0

I have a corpus of list of strings:

corpus = ["Hello I am Sam", "This is a white desk","I ate cereals", ...]

I want to build a language model (preferably using nltk) on this corpus, to get the probability of a word in a sentence. So, my later usage will be to get

P("Sam"| "I am")

in this corpus. I couldn't find - what is the best way to do so?
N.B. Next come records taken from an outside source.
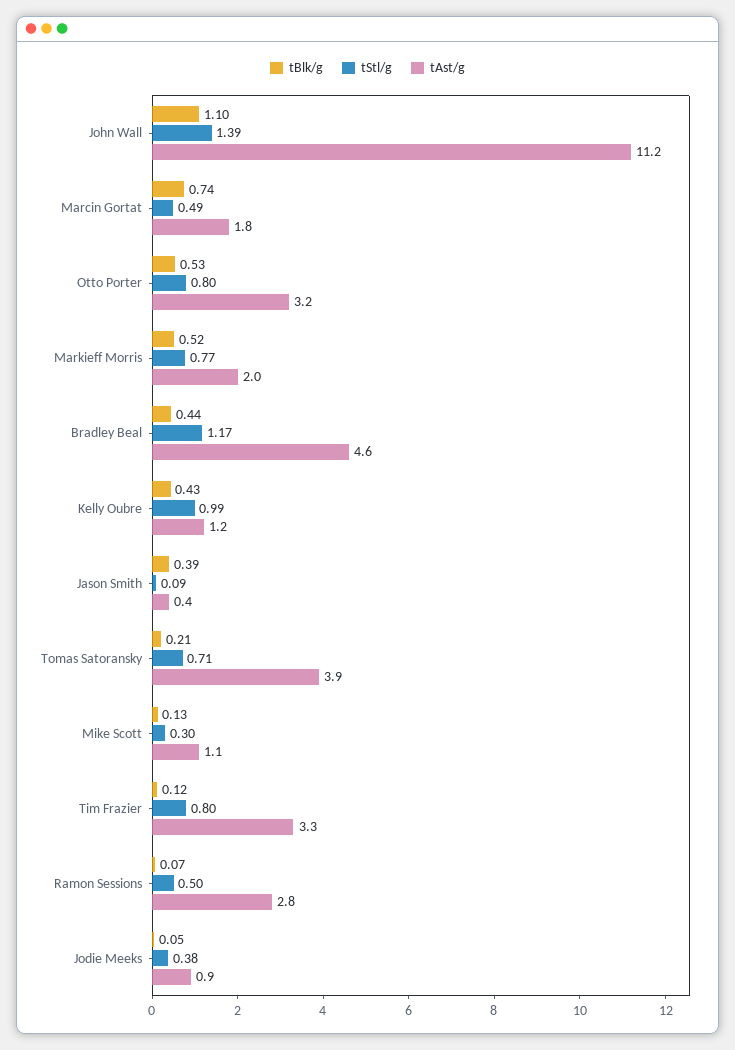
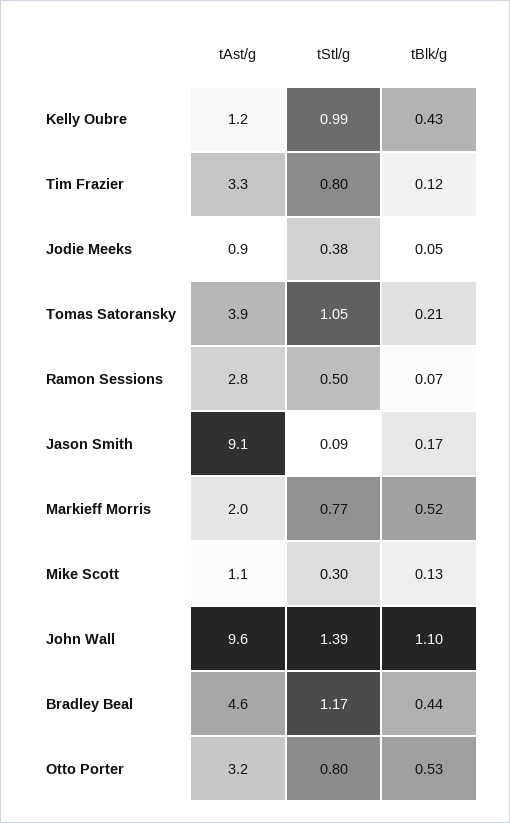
  {
    "tBlk/g": {
      "John Wall": 1.1,
-     "Marcin Gortat": 0.74,
      "Otto Porter": 0.53,
      "Markieff Morris": 0.52,
      "Bradley Beal": 0.44,
      "Kelly Oubre": 0.43,
-     "Jason Smith": 0.39,
+     "Jason Smith": 0.17,
      "Tomas Satoransky": 0.21,
      "Mike Scott": 0.13,
      "Tim Frazier": 0.12,
      "Ramon Sessions": 0.07,
      "Jodie Meeks": 0.05
    },
    "tStl/g": {
      "John Wall": 1.39,
-     "Marcin Gortat": 0.49,
      "Otto Porter": 0.8,
      "Markieff Morris": 0.77,
      "Bradley Beal": 1.17,
      "Kelly Oubre": 0.99,
      "Jason Smith": 0.09,
-     "Tomas Satoransky": 0.71,
+     "Tomas Satoransky": 1.05,
      "Mike Scott": 0.3,
      "Tim Frazier": 0.8,
      "Ramon Sessions": 0.5,
      "Jodie Meeks": 0.38
    },
    "tAst/g": {
-     "John Wall": 11.2,
+     "John Wall": 9.6,
-     "Marcin Gortat": 1.8,
      "Otto Porter": 3.2,
      "Markieff Morris": 2,
      "Bradley Beal": 4.6,
      "Kelly Oubre": 1.2,
-     "Jason Smith": 0.4,
+     "Jason Smith": 9.1,
      "Tomas Satoransky": 3.9,
      "Mike Scott": 1.1,
      "Tim Frazier": 3.3,
      "Ramon Sessions": 2.8,
      "Jodie Meeks": 0.9
    }
  }

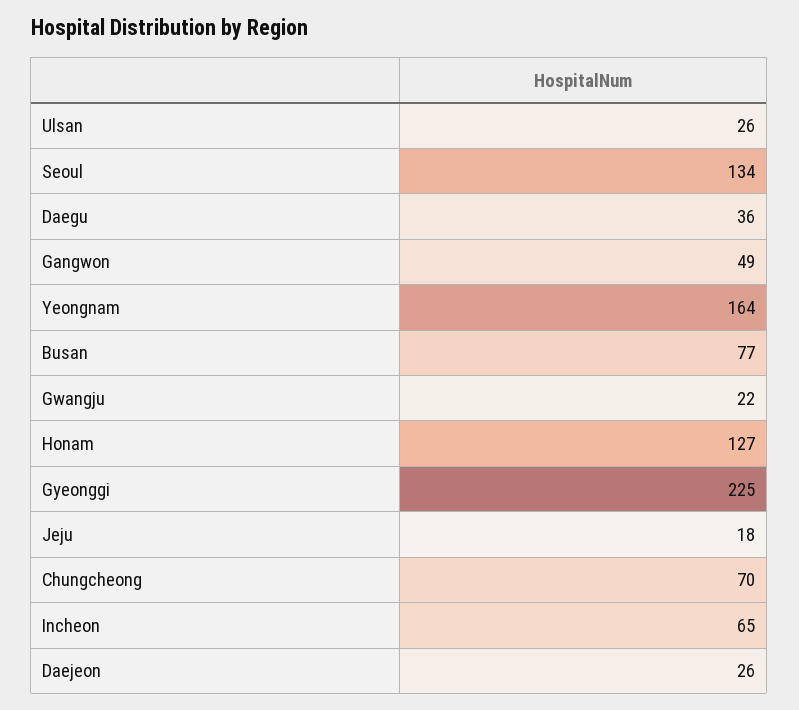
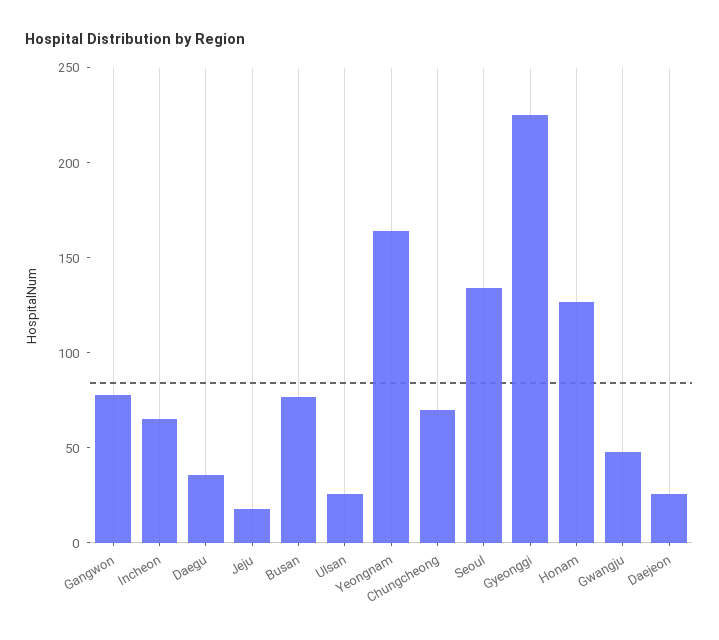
  {
    "Ulsan": 26,
    "Seoul": 134,
    "Daegu": 36,
-   "Gangwon": 49,
+   "Gangwon": 80,
    "Yeongnam": 164,
    "Busan": 77,
-   "Gwangju": 22,
+   "Gwangju": 50,
    "Honam": 127,
    "Gyeonggi": 225,
    "Jeju": 18,
    "Chungcheong": 70,
    "Incheon": 65,
    "Daejeon": 26
  }

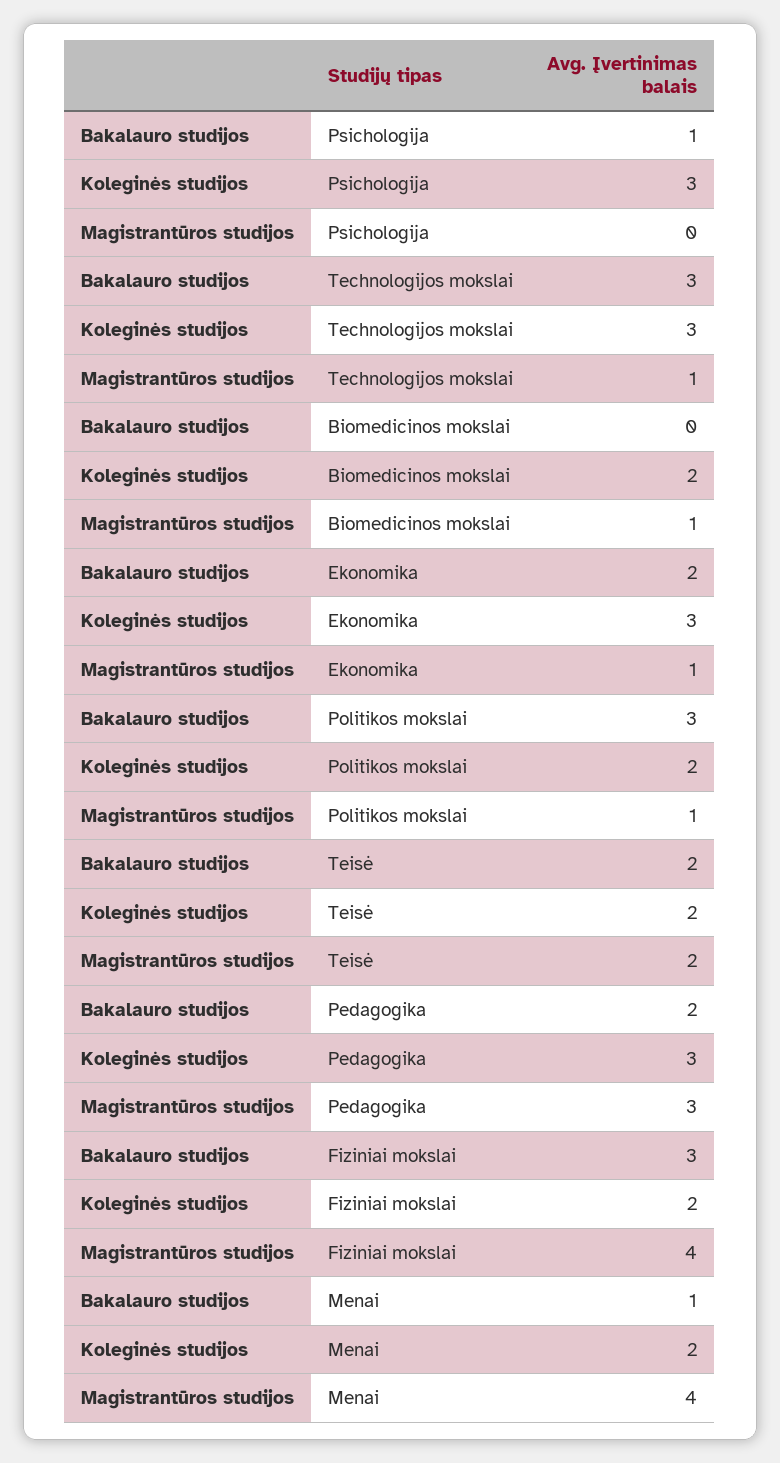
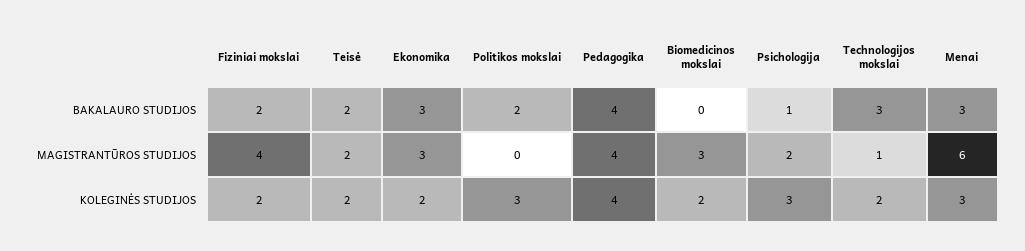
  {
    "Bakalauro studijos": {
      "Psichologija": 1,
      "Technologijos mokslai": 3,
      "Biomedicinos mokslai": 0,
-     "Ekonomika": 2,
+     "Ekonomika": 3,
-     "Politikos mokslai": 3,
+     "Politikos mokslai": 2,
      "Teisė": 2,
-     "Pedagogika": 2,
+     "Pedagogika": 4,
-     "Fiziniai mokslai": 3,
+     "Fiziniai mokslai": 2,
-     "Menai": 1
+     "Menai": 3
    },
    "Koleginės studijos": {
      "Psichologija": 3,
-     "Technologijos mokslai": 3,
+     "Technologijos mokslai": 2,
      "Biomedicinos mokslai": 2,
-     "Ekonomika": 3,
+     "Ekonomika": 2,
-     "Politikos mokslai": 2,
+     "Politikos mokslai": 3,
      "Teisė": 2,
-     "Pedagogika": 3,
+     "Pedagogika": 4,
      "Fiziniai mokslai": 2,
-     "Menai": 2
+     "Menai": 3
    },
    "Magistrantūros studijos": {
-     "Psichologija": 0,
+     "Psichologija": 2,
      "Technologijos mokslai": 1,
-     "Biomedicinos mokslai": 1,
+     "Biomedicinos mokslai": 3,
-     "Ekonomika": 1,
+     "Ekonomika": 3,
-     "Politikos mokslai": 1,
+     "Politikos mokslai": 0,
      "Teisė": 2,
-     "Pedagogika": 3,
+     "Pedagogika": 4,
      "Fiziniai mokslai": 4,
-     "Menai": 4
+     "Menai": 6
    }
  }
How to train an ngram model and later get such probabilities?

Thanks!

Cranjis
  • 1,590
  • 8
  • 31
  • 64

1 Answers1

0

I would recommend using Markov chains https://en.wikipedia.org/wiki/Markov_chain

Very trivial example for your reference.

Assume that you are going to analyse 1-grams.

Analyzed texts:

monkey eats banana

dog eats bone

unigrams: monkey, eats,banana, dog,bone, BEGIN,END.

Each sentence starts with beginning.

Two transitions are possible:

BEGIN->monkey

BEGIN->dog

This means that there is 50% chance that sentence will begin with monkey.

Now after monkey there is 100% chance of transition monkey->eats (because there was no other monkey->* transition in analysed texts.

Now after eats there is 50% chance of banana and 50% chance of bone.

So in general with this model we can generate following sentences:

monkey eats banana
monkey eats bone
dog eats bone
dog eats banana

each of those has 25% to be produced

Note that bone and banana always transists into END

With digrams you will just split it to monkey eats -> banana END

This is just simplified big picture, hope it helps

Edit

As for smoothing mentioned in comment, go with Laplace.

Assume that you did saw each word one more than we really did.

So for example now we will have:

eats bone (2)
eats banana (2)
eats chocolate (1)
eats dog (1)

Of course in this case we have very small dataset, but for bigger dataset you will get something like:

eats bone (104)
eats banana (1031)
eats chocolate (1)
eats dog (3)
...
dfens
  • 5,413
  • 4
  • 35
  • 50